BEGIN

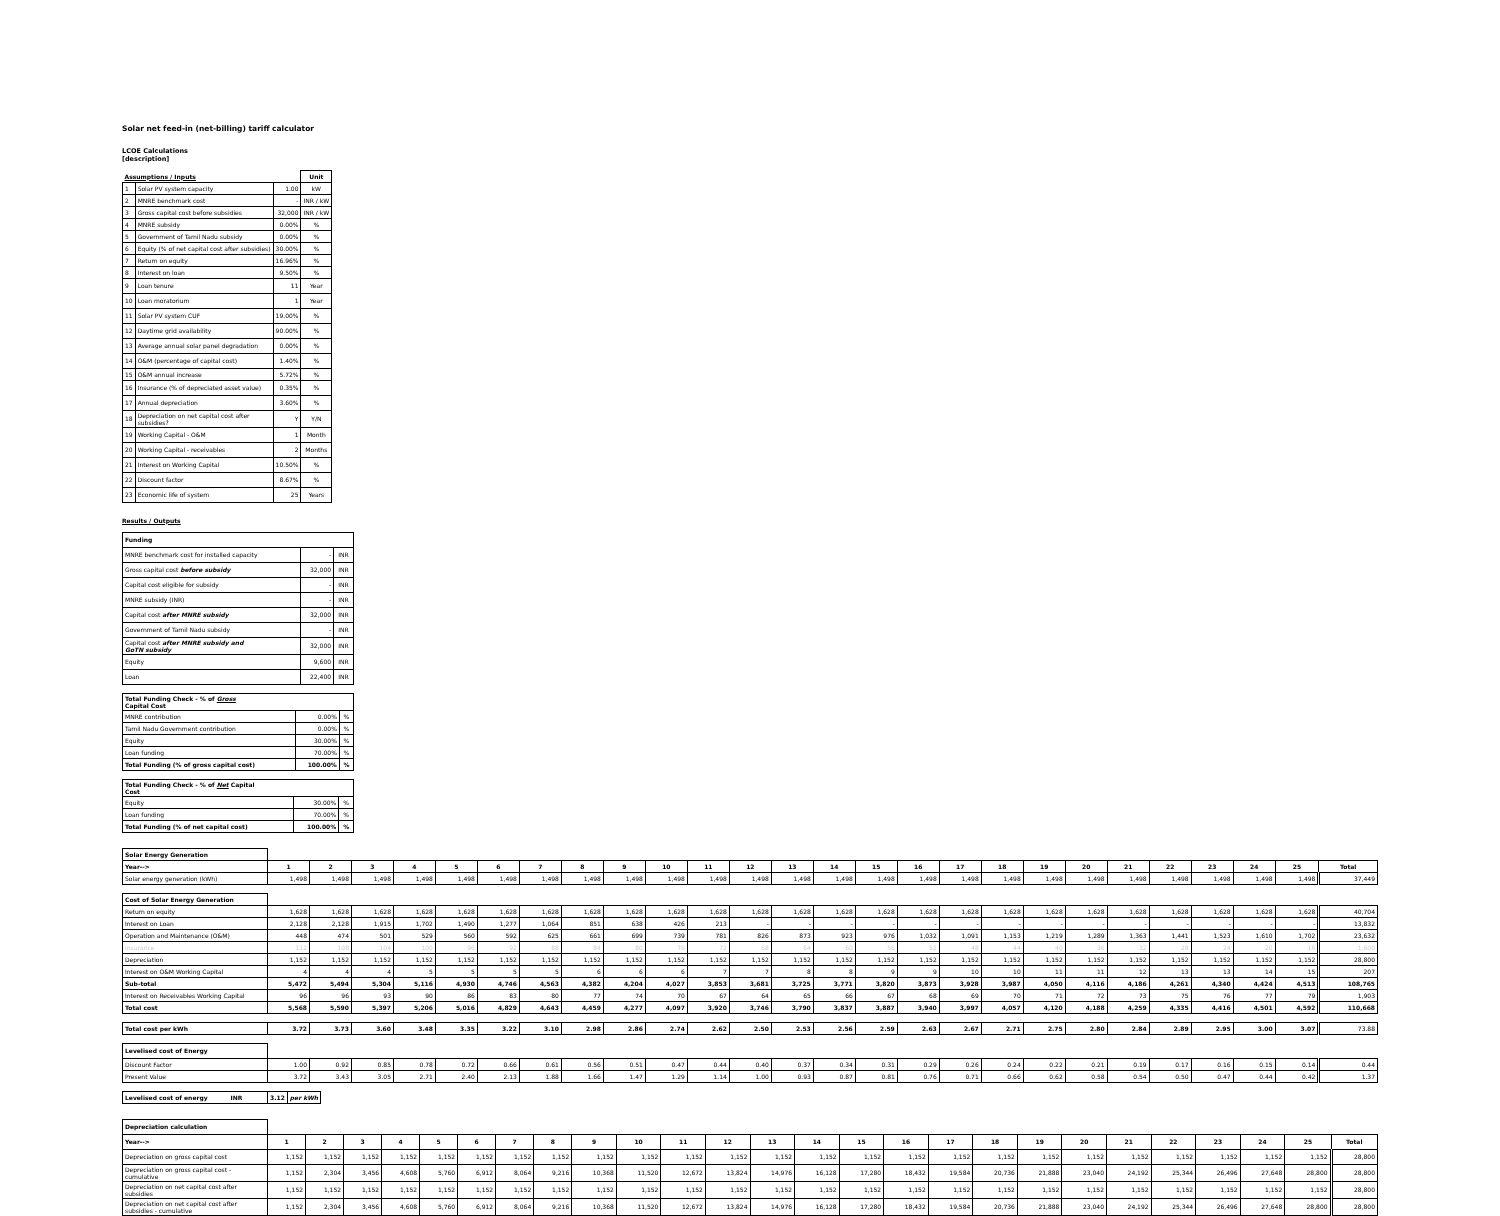Solar net feed-in (net-billing) tariff calculator
LCOE Calculations
[description]
| Assumptions / Inputs | | | Unit |
| 1 | Solar PV system capacity | 1.00 | kW |
| 2 | MNRE benchmark cost | - | INR / kW |
| 3 | Gross capital cost before subsidies | 32,000 | INR / kW |
| 4 | MNRE subsidy | 0.00% | % |
| 5 | Government of Tamil Nadu subsidy | 0.00% | % |
| 6 | Equity (% of net capital cost after subsidies) | 30.00% | % |
| 7 | Return on equity | 16.96% | % |
| 8 | Interest on loan | 9.50% | % |
| 9 | Loan tenure | 11 | Year |
| 10 | Loan moratorium | 1 | Year |
| 11 | Solar PV system CUF | 19.00% | % |
| 12 | Daytime grid availability | 90.00% | % |
| 13 | Average annual solar panel degradation | 0.00% | % |
| 14 | O&M (percentage of capital cost) | 1.40% | % |
| 15 | O&M annual increase | 5.72% | % |
| 16 | Insurance (% of depreciated asset value) | 0.35% | % |
| 17 | Annual depreciation | 3.60% | % |
| 18 | Depreciation on net capital cost after subsidies? | Y | Y/N |
| 19 | Working Capital - O&M | 1 | Month |
| 20 | Working Capital - receivables | 2 | Months |
| 21 | Interest on Working Capital | 10.50% | % |
| 22 | Discount factor | 8.67% | % |
| 23 | Economic life of system | 25 | Years |
Results / Outputs
| Funding | | |
| MNRE benchmark cost for installed capacity | - | INR |
| Gross capital cost before subsidy | 32,000 | INR |
| Capital cost eligible for subsidy | - | INR |
| MNRE subsidy (INR) | - | INR |
| Capital cost after MNRE subsidy | 32,000 | INR |
| Government of Tamil Nadu subsidy | - | INR |
| Capital cost after MNRE subsidy and GoTN subsidy | 32,000 | INR |
| Equity | 9,600 | INR |
| Loan | 22,400 | INR |
| Total Funding Check - % of Gross Capital Cost | | |
| MNRE contribution | 0.00% | % |
| Tamil Nadu Government contribution | 0.00% | % |
| Equity | 30.00% | % |
| Loan funding | 70.00% | % |
| Total Funding (% of gross capital cost) | 100.00% | % |
| Total Funding Check - % of Net Capital Cost | | |
| Equity | 30.00% | % |
| Loan funding | 70.00% | % |
| Total Funding (% of net capital cost) | 100.00% | % |
| Solar Energy Generation | | | | | | | | | | | | | | | | | | | | | | | | | | |
| Year--> | 1 | 2 | 3 | 4 | 5 | 6 | 7 | 8 | 9 | 10 | 11 | 12 | 13 | 14 | 15 | 16 | 17 | 18 | 19 | 20 | 21 | 22 | 23 | 24 | 25 | Total |
| Solar energy generation (kWh) | 1,498 | 1,498 | 1,498 | 1,498 | 1,498 | 1,498 | 1,498 | 1,498 | 1,498 | 1,498 | 1,498 | 1,498 | 1,498 | 1,498 | 1,498 | 1,498 | 1,498 | 1,498 | 1,498 | 1,498 | 1,498 | 1,498 | 1,498 | 1,498 | 1,498 | 37,449 |
| Cost of Solar Energy Generation | | | | | | | | | | | | | | | | | | | | | | | | | | |
| Return on equity | 1,628 | 1,628 | 1,628 | 1,628 | 1,628 | 1,628 | 1,628 | 1,628 | 1,628 | 1,628 | 1,628 | 1,628 | 1,628 | 1,628 | 1,628 | 1,628 | 1,628 | 1,628 | 1,628 | 1,628 | 1,628 | 1,628 | 1,628 | 1,628 | 1,628 | 40,704 |
| Interest on Loan | 2,128 | 2,128 | 1,915 | 1,702 | 1,490 | 1,277 | 1,064 | 851 | 638 | 426 | 213 | - | - | - | - | - | - | - | - | - | - | - | - | - | - | 13,832 |
| Operation and Maintenance (O&M) | 448 | 474 | 501 | 529 | 560 | 592 | 625 | 661 | 699 | 739 | 781 | 826 | 873 | 923 | 976 | 1,032 | 1,091 | 1,153 | 1,219 | 1,289 | 1,363 | 1,441 | 1,523 | 1,610 | 1,702 | 23,632 |
| Insurance | 112 | 108 | 104 | 100 | 96 | 92 | 88 | 84 | 80 | 76 | 72 | 68 | 64 | 60 | 56 | 52 | 48 | 44 | 40 | 36 | 32 | 28 | 24 | 20 | 16 | 1,600 |
| Depreciation | 1,152 | 1,152 | 1,152 | 1,152 | 1,152 | 1,152 | 1,152 | 1,152 | 1,152 | 1,152 | 1,152 | 1,152 | 1,152 | 1,152 | 1,152 | 1,152 | 1,152 | 1,152 | 1,152 | 1,152 | 1,152 | 1,152 | 1,152 | 1,152 | 1,152 | 28,800 |
| Interest on O&M Working Capital | 4 | 4 | 4 | 5 | 5 | 5 | 5 | 6 | 6 | 6 | 7 | 7 | 8 | 8 | 9 | 9 | 10 | 10 | 11 | 11 | 12 | 13 | 13 | 14 | 15 | 207 |
| Sub-total | 5,472 | 5,494 | 5,304 | 5,116 | 4,930 | 4,746 | 4,563 | 4,382 | 4,204 | 4,027 | 3,853 | 3,681 | 3,725 | 3,771 | 3,820 | 3,873 | 3,928 | 3,987 | 4,050 | 4,116 | 4,186 | 4,261 | 4,340 | 4,424 | 4,513 | 108,765 |
| Interest on Receivables Working Capital | 96 | 96 | 93 | 90 | 86 | 83 | 80 | 77 | 74 | 70 | 67 | 64 | 65 | 66 | 67 | 68 | 69 | 70 | 71 | 72 | 73 | 75 | 76 | 77 | 79 | 1,903 |
| Total cost | 5,568 | 5,590 | 5,397 | 5,206 | 5,016 | 4,829 | 4,643 | 4,459 | 4,277 | 4,097 | 3,920 | 3,746 | 3,790 | 3,837 | 3,887 | 3,940 | 3,997 | 4,057 | 4,120 | 4,188 | 4,259 | 4,335 | 4,416 | 4,501 | 4,592 | 110,668 |
| Total cost per kWh | 3.72 | 3.73 | 3.60 | 3.48 | 3.35 | 3.22 | 3.10 | 2.98 | 2.86 | 2.74 | 2.62 | 2.50 | 2.53 | 2.56 | 2.59 | 2.63 | 2.67 | 2.71 | 2.75 | 2.80 | 2.84 | 2.89 | 2.95 | 3.00 | 3.07 | 73.88 |
| Levelised cost of Energy | | | | | | | | | | | | | | | | | | | | | | | | | | |
| Discount Factor | 1.00 | 0.92 | 0.85 | 0.78 | 0.72 | 0.66 | 0.61 | 0.56 | 0.51 | 0.47 | 0.44 | 0.40 | 0.37 | 0.34 | 0.31 | 0.29 | 0.26 | 0.24 | 0.22 | 0.21 | 0.19 | 0.17 | 0.16 | 0.15 | 0.14 | 0.44 |
| Present Value | 3.72 | 3.43 | 3.05 | 2.71 | 2.40 | 2.13 | 1.88 | 1.66 | 1.47 | 1.29 | 1.14 | 1.00 | 0.93 | 0.87 | 0.81 | 0.76 | 0.71 | 0.66 | 0.62 | 0.58 | 0.54 | 0.50 | 0.47 | 0.44 | 0.42 | 1.37 |
| Levelised cost of energy INR | 3.12 | per kWh |
| Depreciation calculation | | | | | | | | | | | | | | | | | | | | | | | | | | |
| Year--> | 1 | 2 | 3 | 4 | 5 | 6 | 7 | 8 | 9 | 10 | 11 | 12 | 13 | 14 | 15 | 16 | 17 | 18 | 19 | 20 | 21 | 22 | 23 | 24 | 25 | Total |
| Depreciation on gross capital cost | 1,152 | 1,152 | 1,152 | 1,152 | 1,152 | 1,152 | 1,152 | 1,152 | 1,152 | 1,152 | 1,152 | 1,152 | 1,152 | 1,152 | 1,152 | 1,152 | 1,152 | 1,152 | 1,152 | 1,152 | 1,152 | 1,152 | 1,152 | 1,152 | 1,152 | 28,800 |
| Depreciation on gross capital cost - cumulative | 1,152 | 2,304 | 3,456 | 4,608 | 5,760 | 6,912 | 8,064 | 9,216 | 10,368 | 11,520 | 12,672 | 13,824 | 14,976 | 16,128 | 17,280 | 18,432 | 19,584 | 20,736 | 21,888 | 23,040 | 24,192 | 25,344 | 26,496 | 27,648 | 28,800 | 28,800 |
| Depreciation on net capital cost after subsidies | 1,152 | 1,152 | 1,152 | 1,152 | 1,152 | 1,152 | 1,152 | 1,152 | 1,152 | 1,152 | 1,152 | 1,152 | 1,152 | 1,152 | 1,152 | 1,152 | 1,152 | 1,152 | 1,152 | 1,152 | 1,152 | 1,152 | 1,152 | 1,152 | 1,152 | 28,800 |
| Depreciation on net capital cost after subsidies - cumulative | 1,152 | 2,304 | 3,456 | 4,608 | 5,760 | 6,912 | 8,064 | 9,216 | 10,368 | 11,520 | 12,672 | 13,824 | 14,976 | 16,128 | 17,280 | 18,432 | 19,584 | 20,736 | 21,888 | 23,040 | 24,192 | 25,344 | 26,496 | 27,648 | 28,800 | 28,800 |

END

## WHAT TO WORK ON
Could you reproduce exactly the lines of the entries above, from the one with "(INR) | - | INR |" through the one with "net capital cost) | 100.00% | % |", and nothing else?

## ANSWER TO THIS EXERCISE
| MNRE subsidy (INR) | - | INR |
| Capital cost after MNRE subsidy | 32,000 | INR |
| Government of Tamil Nadu subsidy | - | INR |
| Capital cost after MNRE subsidy and GoTN subsidy | 32,000 | INR |
| Equity | 9,600 | INR |
| Loan | 22,400 | INR |
| Total Funding Check - % of Gross Capital Cost | | |
| MNRE contribution | 0.00% | % |
| Tamil Nadu Government contribution | 0.00% | % |
| Equity | 30.00% | % |
| Loan funding | 70.00% | % |
| Total Funding (% of gross capital cost) | 100.00% | % |
| Total Funding Check - % of Net Capital Cost | | |
| Equity | 30.00% | % |
| Loan funding | 70.00% | % |
| Total Funding (% of net capital cost) | 100.00% | % |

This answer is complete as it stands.